_Extrait choisi_
============================================================

Lors de la séance d’expérimentation de découverte de cet album, qui a porté sur l’étude de la première et de la quatrième de couverture, nous nous sommes penchée sur ce point : l’objectif était de repérer des indices de lecture grâce à la première de couverture. La première de couverture a été montrée aux élèves. Ils l’ont observée en silence dans un premier temps. Après cela, quatre questions leur ont été posées. Pour chacune des questions, l’enseignante a pris le soin de demander aux élèves quelles étaient les raisons de leurs réponses, quels avaient été les indices leur permettant de répondre. Nous nous sommes d’abord attachée à repérer les personnages que nous allions rencontrer dans cet album : un loup et trois cochons, que l’on voit s’envoler lorsque le loup leur souffle dessus.
Nous nous sommes ensuite intéressée à la question « Qui va raconter l’histoire ?
Comment le sais-tu ? », qui visait à percevoir que nous allions assister à un témoignage du loup, racontant sa version de l’histoire. Cette question a posé quelques difficultés aux élèves et a demandé un peu plus de réflexion : certains élèves ont répondu que « Nathan » allait nous raconter cette histoire. Nous avons remarqué une confusion avec l’éditeur du livre.

============================================================

_Données fournies_

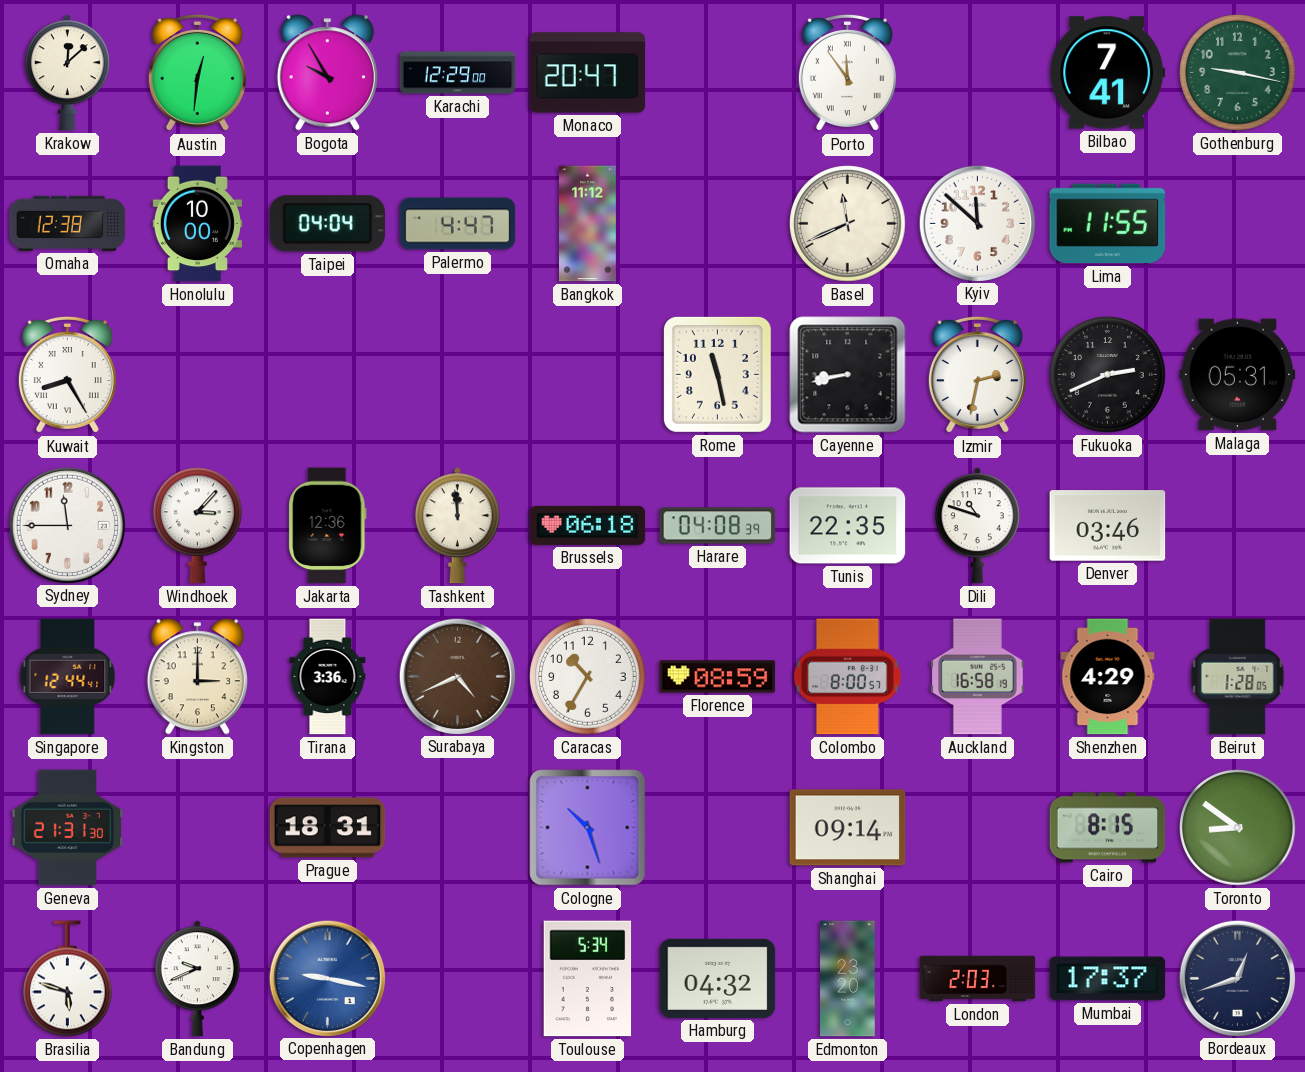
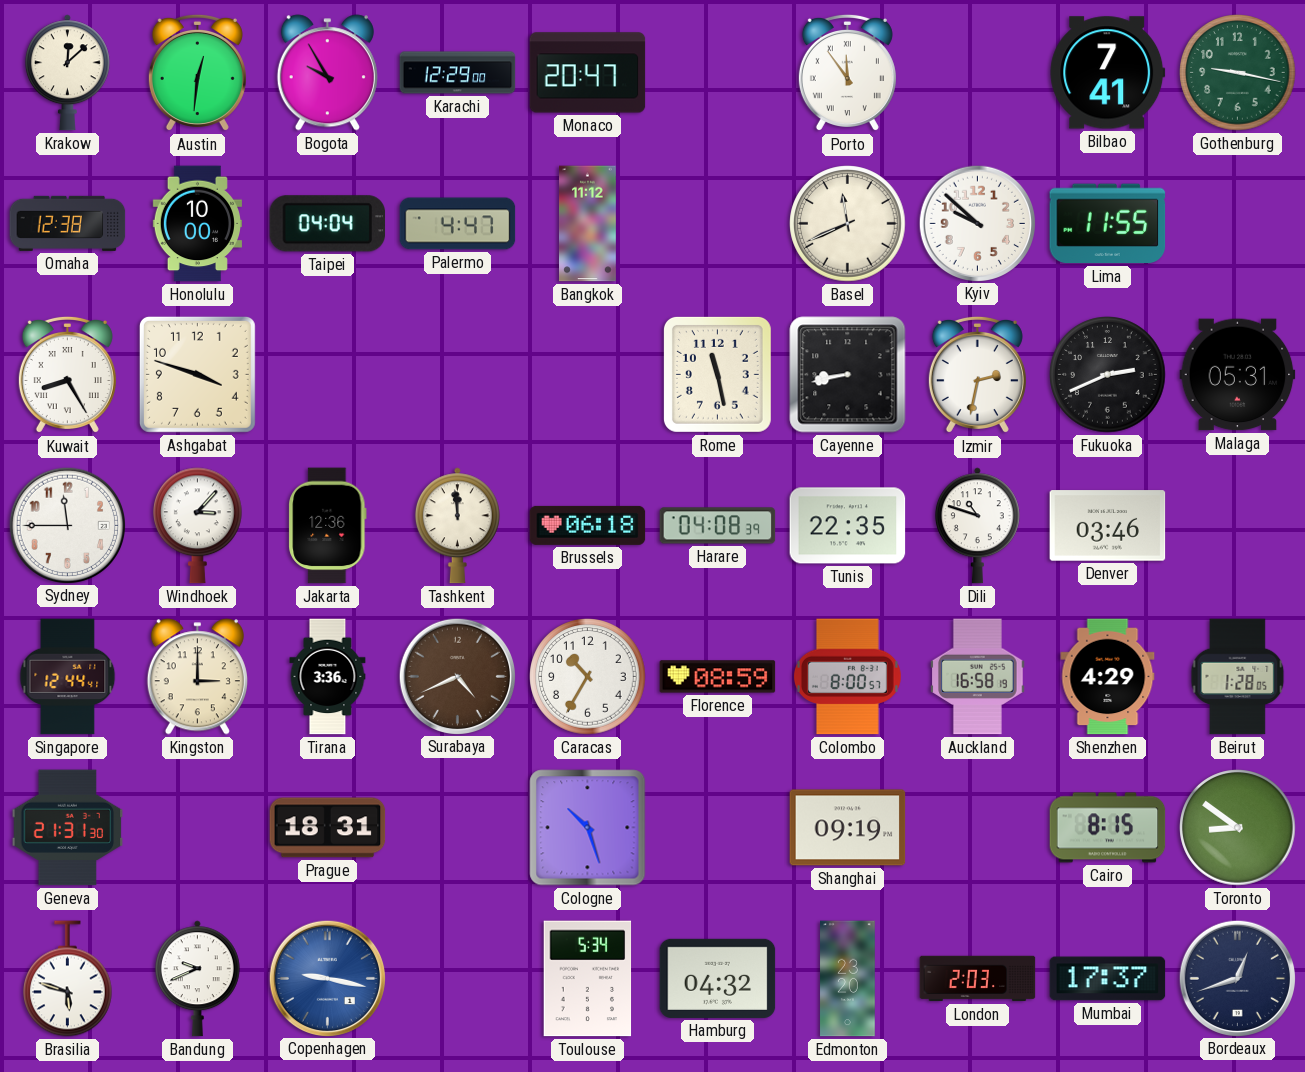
Kyiv: 11:52 -> 9:52
Ashgabat: none -> 3:48
Shanghai: 09:14 -> 09:19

============================================================

_Tâches à réaliser_
1. Traduisez en anglais cette phrase de l'extrait choisi : « La première de couverture a été montrée aux élèves. »
2. Selon l'extrait choisi, pourquoi certains élèves ont-ils répondu que « Nathan » allait raconter l'histoire ? Répondez en une à trois phrases.

_Réponses par tâche_
1. The front cover was shown to the students.

2. Ces élèves ont confondu le narrateur de l'histoire avec l'éditeur du livre. C'est cette confusion que relève l'extrait choisi.